• DOCUMENT EXCERPT:
-------

Subject: Re: bin/23725: possible quotacheck enhancement
To: NetBSD GNATS submissions and followups <gnats-bugs@gnats.netbsd.org>
From: Robert Elz <kre@munnari.OZ.AU>
List: netbsd-bugs
Date: 12/18/2003 20:12:25
    Date:        Wed, 17 Dec 2003 17:37:23 -0500 (EST)
    From:        "Greg A. Woods" <woods@weird.com>
    Message-ID:  <m1AWkIF-0003QZC@proven.weird.com>

  | Yes it still goes in a loop.

I kind of knew that it would ...

  | I tried fixing this but I couldn't quite get the logic right.

If it had been easy, I would fixed that when I was poking around.
Instead I thought about it for a few minutes, concluded "that's hard"
and left it alone (for now).

I think this is going to require using something other than uids for the
loop termination (generally I hate surplus variables!)

  | If I managed to get the loop to exit then I ended
  | up with a zero-byte quota file somehow.

The ftruncate() I expect (with highid == 0)

  | (I think repquota could also use a similar fix, though it does
  | eventually finish running.)

Maybe, I'll look at that one sometime.

  | There is another bug somewhere, perhaps in the checkfstab() subroutine
  | borrowed from fsck, or in the way it's used.

-------

• DATA SECTION:
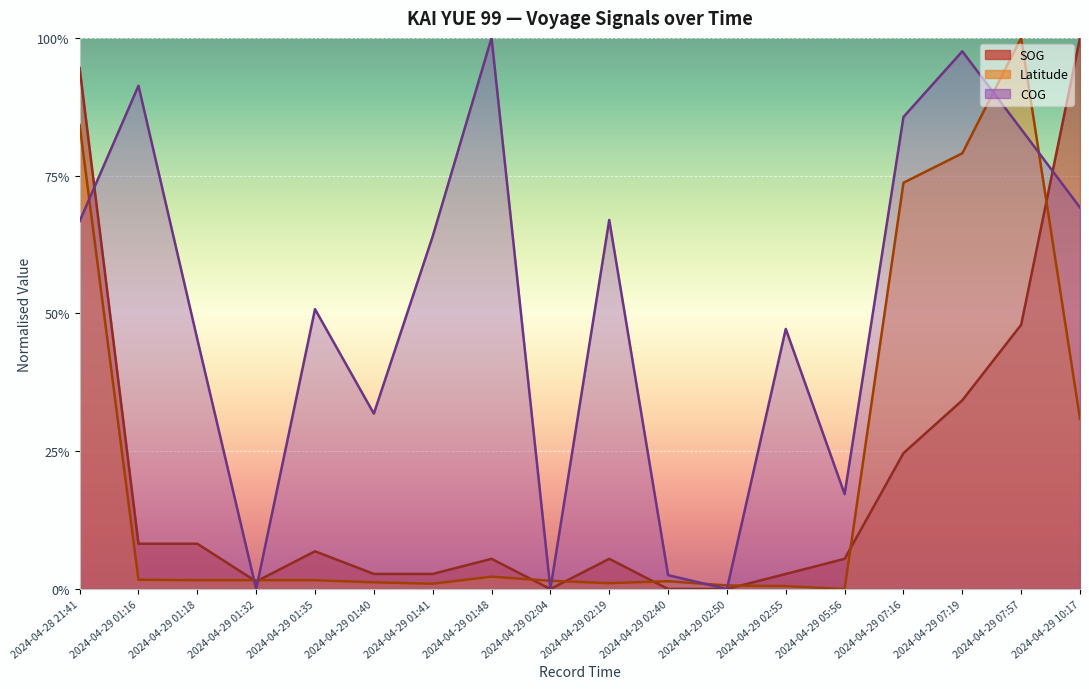

Between 2024-04-28 21:41 and 2024-04-29 07:16, which is larger?

2024-04-28 21:41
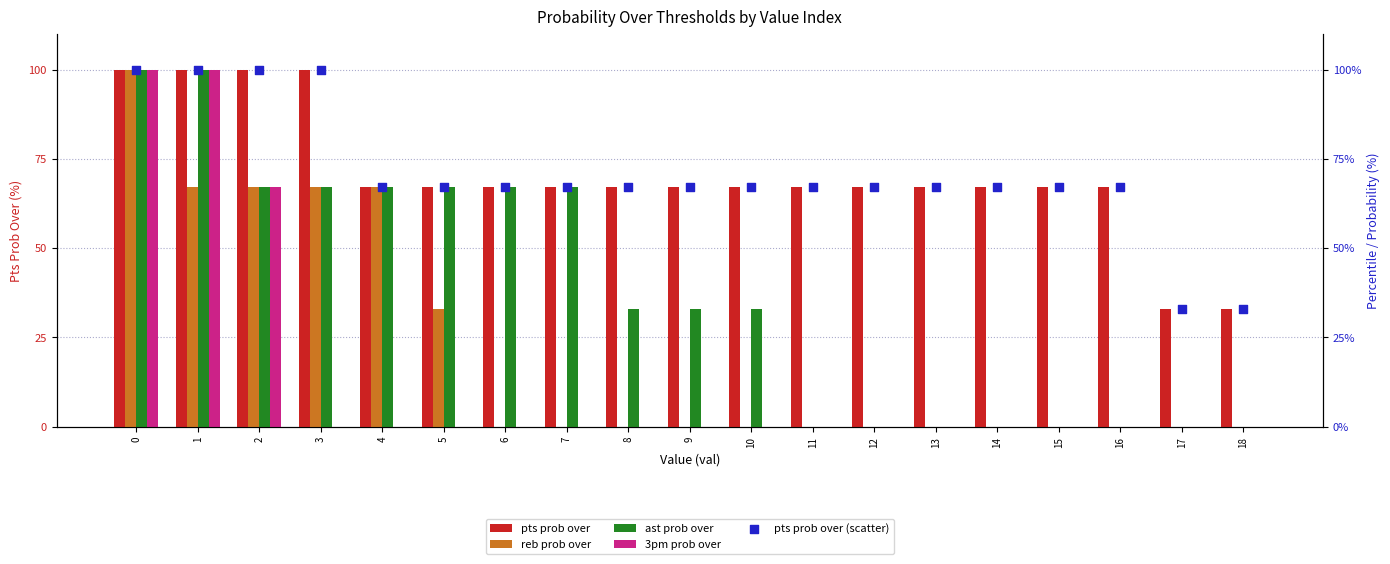

Which series reaches the minimum Y coordinate?

reb prob over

-------

• REQUIRED ACTIONS:
- a) Reproduce the quotacheck message between "Subject: Re: bin/23725: possible" and "the logic right.", inclusive.
- b) Answer these questions about the quotacheck message:
(i) On which mailing list was the quotacheck message posted?
(ii) What does the reply expect caused the zero-byte quota file?
(iii) Which subroutine is suspected of holding another bug, and what program was it borrowed from?

• EXERCISE SOLUTIONS:
- a)
Subject: Re: bin/23725: possible quotacheck enhancement
To: NetBSD GNATS submissions and followups <gnats-bugs@gnats.netbsd.org>
From: Robert Elz <kre@munnari.OZ.AU>
List: netbsd-bugs
Date: 12/18/2003 20:12:25
    Date:        Wed, 17 Dec 2003 17:37:23 -0500 (EST)
    From:        "Greg A. Woods" <woods@weird.com>
    Message-ID:  <m1AWkIF-0003QZC@proven.weird.com>

  | Yes it still goes in a loop.

I kind of knew that it would ...

  | I tried fixing this but I couldn't quite get the logic right.

- b)
(i) netbsd-bugs
(ii) The ftruncate(), with highid == 0
(iii) checkfstab(), borrowed from fsck